# Required action:
Can you write out every line of text in the data below, keeping each line as it stands?

------------------------------

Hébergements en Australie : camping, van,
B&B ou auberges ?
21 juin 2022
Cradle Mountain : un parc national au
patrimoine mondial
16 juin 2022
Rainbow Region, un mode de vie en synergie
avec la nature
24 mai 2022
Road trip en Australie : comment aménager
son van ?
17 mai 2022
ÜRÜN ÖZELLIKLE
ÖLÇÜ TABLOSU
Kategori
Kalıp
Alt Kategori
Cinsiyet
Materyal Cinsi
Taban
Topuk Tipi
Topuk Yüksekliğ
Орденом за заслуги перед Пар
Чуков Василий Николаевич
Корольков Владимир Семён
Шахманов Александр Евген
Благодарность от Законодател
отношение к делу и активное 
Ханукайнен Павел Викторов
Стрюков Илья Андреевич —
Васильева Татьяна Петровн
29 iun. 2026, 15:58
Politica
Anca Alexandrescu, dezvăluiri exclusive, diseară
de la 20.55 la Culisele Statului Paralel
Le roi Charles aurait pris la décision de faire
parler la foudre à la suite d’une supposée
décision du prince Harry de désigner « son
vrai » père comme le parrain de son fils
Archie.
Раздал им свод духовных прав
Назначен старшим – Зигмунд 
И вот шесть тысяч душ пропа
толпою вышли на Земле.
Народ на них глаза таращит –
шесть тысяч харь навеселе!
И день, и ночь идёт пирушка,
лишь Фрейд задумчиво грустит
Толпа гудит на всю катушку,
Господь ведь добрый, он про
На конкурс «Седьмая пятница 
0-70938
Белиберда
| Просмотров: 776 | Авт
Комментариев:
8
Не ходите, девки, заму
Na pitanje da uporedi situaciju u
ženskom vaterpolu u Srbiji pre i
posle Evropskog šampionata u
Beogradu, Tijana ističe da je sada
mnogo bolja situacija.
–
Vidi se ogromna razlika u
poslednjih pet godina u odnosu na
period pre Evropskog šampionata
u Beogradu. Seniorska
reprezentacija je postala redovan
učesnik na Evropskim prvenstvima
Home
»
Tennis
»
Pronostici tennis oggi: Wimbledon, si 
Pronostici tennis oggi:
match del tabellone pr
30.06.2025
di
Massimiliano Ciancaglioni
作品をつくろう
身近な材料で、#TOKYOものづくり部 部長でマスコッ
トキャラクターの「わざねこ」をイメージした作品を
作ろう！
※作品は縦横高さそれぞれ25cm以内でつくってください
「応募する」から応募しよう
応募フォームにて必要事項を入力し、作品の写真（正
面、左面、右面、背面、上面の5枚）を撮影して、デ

------------------------------

# Solved exercise:
Hébergements en Australie : camping, van,
B&B ou auberges ?
21 juin 2022
Cradle Mountain : un parc national au
patrimoine mondial
16 juin 2022
Rainbow Region, un mode de vie en synergie
avec la nature
24 mai 2022
Road trip en Australie : comment aménager
son van ?
17 mai 2022
ÜRÜN ÖZELLIKLE
ÖLÇÜ TABLOSU
Kategori
Kalıp
Alt Kategori
Cinsiyet
Materyal Cinsi
Taban
Topuk Tipi
Topuk Yüksekliğ
Орденом за заслуги перед Пар
Чуков Василий Николаевич
Корольков Владимир Семён
Шахманов Александр Евген
Благодарность от Законодател
отношение к делу и активное 
Ханукайнен Павел Викторов
Стрюков Илья Андреевич —
Васильева Татьяна Петровн
29 iun. 2026, 15:58
Politica
Anca Alexandrescu, dezvăluiri exclusive, diseară
de la 20.55 la Culisele Statului Paralel
Le roi Charles aurait pris la décision de faire
parler la foudre à la suite d’une supposée
décision du prince Harry de désigner « son
vrai » père comme le parrain de son fils
Archie.
Раздал им свод духовных прав
Назначен старшим – Зигмунд 
И вот шесть тысяч душ пропа
толпою вышли на Земле.
Народ на них глаза таращит –
шесть тысяч харь навеселе!
И день, и ночь идёт пирушка,
лишь Фрейд задумчиво грустит
Толпа гудит на всю катушку,
Господь ведь добрый, он про
На конкурс «Седьмая пятница 
0-70938
Белиберда
| Просмотров: 776 | Авт
Комментариев:
8
Не ходите, девки, заму
Na pitanje da uporedi situaciju u
ženskom vaterpolu u Srbiji pre i
posle Evropskog šampionata u
Beogradu, Tijana ističe da je sada
mnogo bolja situacija.
–
Vidi se ogromna razlika u
poslednjih pet godina u odnosu na
period pre Evropskog šampionata
u Beogradu. Seniorska
reprezentacija je postala redovan
učesnik na Evropskim prvenstvima
Home
»
Tennis
»
Pronostici tennis oggi: Wimbledon, si 
Pronostici tennis oggi:
match del tabellone pr
30.06.2025
di
Massimiliano Ciancaglioni
作品をつくろう
身近な材料で、#TOKYOものづくり部 部長でマスコッ
トキャラクターの「わざねこ」をイメージした作品を
作ろう！
※作品は縦横高さそれぞれ25cm以内でつくってください
「応募する」から応募しよう
応募フォームにて必要事項を入力し、作品の写真（正
面、左面、右面、背面、上面の5枚）を撮影して、デ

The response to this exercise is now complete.